-------- RECORDS SHOWN

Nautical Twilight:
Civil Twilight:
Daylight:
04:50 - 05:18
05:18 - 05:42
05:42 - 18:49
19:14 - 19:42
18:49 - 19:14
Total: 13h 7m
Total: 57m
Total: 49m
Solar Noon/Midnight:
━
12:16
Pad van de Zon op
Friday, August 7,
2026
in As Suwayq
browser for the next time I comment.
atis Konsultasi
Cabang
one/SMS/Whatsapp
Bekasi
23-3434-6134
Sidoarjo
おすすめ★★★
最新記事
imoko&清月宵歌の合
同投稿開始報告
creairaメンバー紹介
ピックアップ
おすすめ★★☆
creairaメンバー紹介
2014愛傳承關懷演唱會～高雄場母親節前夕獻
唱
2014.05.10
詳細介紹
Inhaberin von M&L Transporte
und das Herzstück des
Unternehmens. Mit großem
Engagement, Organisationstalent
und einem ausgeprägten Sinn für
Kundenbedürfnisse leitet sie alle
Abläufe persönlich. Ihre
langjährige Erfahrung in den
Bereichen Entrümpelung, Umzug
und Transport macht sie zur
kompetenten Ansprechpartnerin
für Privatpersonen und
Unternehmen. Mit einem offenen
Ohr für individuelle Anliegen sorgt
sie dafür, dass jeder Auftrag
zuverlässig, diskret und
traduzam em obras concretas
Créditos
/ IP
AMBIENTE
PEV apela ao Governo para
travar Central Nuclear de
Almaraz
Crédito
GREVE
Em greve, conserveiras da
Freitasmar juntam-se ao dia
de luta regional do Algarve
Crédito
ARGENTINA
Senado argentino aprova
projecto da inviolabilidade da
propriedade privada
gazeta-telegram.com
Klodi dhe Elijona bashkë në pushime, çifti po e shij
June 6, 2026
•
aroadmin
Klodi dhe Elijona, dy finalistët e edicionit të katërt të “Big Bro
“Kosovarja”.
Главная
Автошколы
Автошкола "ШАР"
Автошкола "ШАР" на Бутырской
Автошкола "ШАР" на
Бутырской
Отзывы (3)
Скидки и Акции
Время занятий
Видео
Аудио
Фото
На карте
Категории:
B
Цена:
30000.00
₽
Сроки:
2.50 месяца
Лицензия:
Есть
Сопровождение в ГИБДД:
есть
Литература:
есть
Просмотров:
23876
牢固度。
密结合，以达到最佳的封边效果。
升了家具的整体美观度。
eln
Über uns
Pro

----------------

▸ EXERCISE REQUIREMENTS: Please give the data again with "Twilight" replaced by "Dusk" everywhere, leaving everything else unchanged.

▸ RESPONSE:
Nautical Dusk:
Civil Dusk:
Daylight:
04:50 - 05:18
05:18 - 05:42
05:42 - 18:49
19:14 - 19:42
18:49 - 19:14
Total: 13h 7m
Total: 57m
Total: 49m
Solar Noon/Midnight:
━
12:16
Pad van de Zon op
Friday, August 7,
2026
in As Suwayq
browser for the next time I comment.
atis Konsultasi
Cabang
one/SMS/Whatsapp
Bekasi
23-3434-6134
Sidoarjo
おすすめ★★★
最新記事
imoko&清月宵歌の合
同投稿開始報告
creairaメンバー紹介
ピックアップ
おすすめ★★☆
creairaメンバー紹介
2014愛傳承關懷演唱會～高雄場母親節前夕獻
唱
2014.05.10
詳細介紹
Inhaberin von M&L Transporte
und das Herzstück des
Unternehmens. Mit großem
Engagement, Organisationstalent
und einem ausgeprägten Sinn für
Kundenbedürfnisse leitet sie alle
Abläufe persönlich. Ihre
langjährige Erfahrung in den
Bereichen Entrümpelung, Umzug
und Transport macht sie zur
kompetenten Ansprechpartnerin
für Privatpersonen und
Unternehmen. Mit einem offenen
Ohr für individuelle Anliegen sorgt
sie dafür, dass jeder Auftrag
zuverlässig, diskret und
traduzam em obras concretas
Créditos
/ IP
AMBIENTE
PEV apela ao Governo para
travar Central Nuclear de
Almaraz
Crédito
GREVE
Em greve, conserveiras da
Freitasmar juntam-se ao dia
de luta regional do Algarve
Crédito
ARGENTINA
Senado argentino aprova
projecto da inviolabilidade da
propriedade privada
gazeta-telegram.com
Klodi dhe Elijona bashkë në pushime, çifti po e shij
June 6, 2026
•
aroadmin
Klodi dhe Elijona, dy finalistët e edicionit të katërt të “Big Bro
“Kosovarja”.
Главная
Автошколы
Автошкола "ШАР"
Автошкола "ШАР" на Бутырской
Автошкола "ШАР" на
Бутырской
Отзывы (3)
Скидки и Акции
Время занятий
Видео
Аудио
Фото
На карте
Категории:
B
Цена:
30000.00
₽
Сроки:
2.50 месяца
Лицензия:
Есть
Сопровождение в ГИБДД:
есть
Литература:
есть
Просмотров:
23876
牢固度。
密结合，以达到最佳的封边效果。
升了家具的整体美观度。
eln
Über uns
Pro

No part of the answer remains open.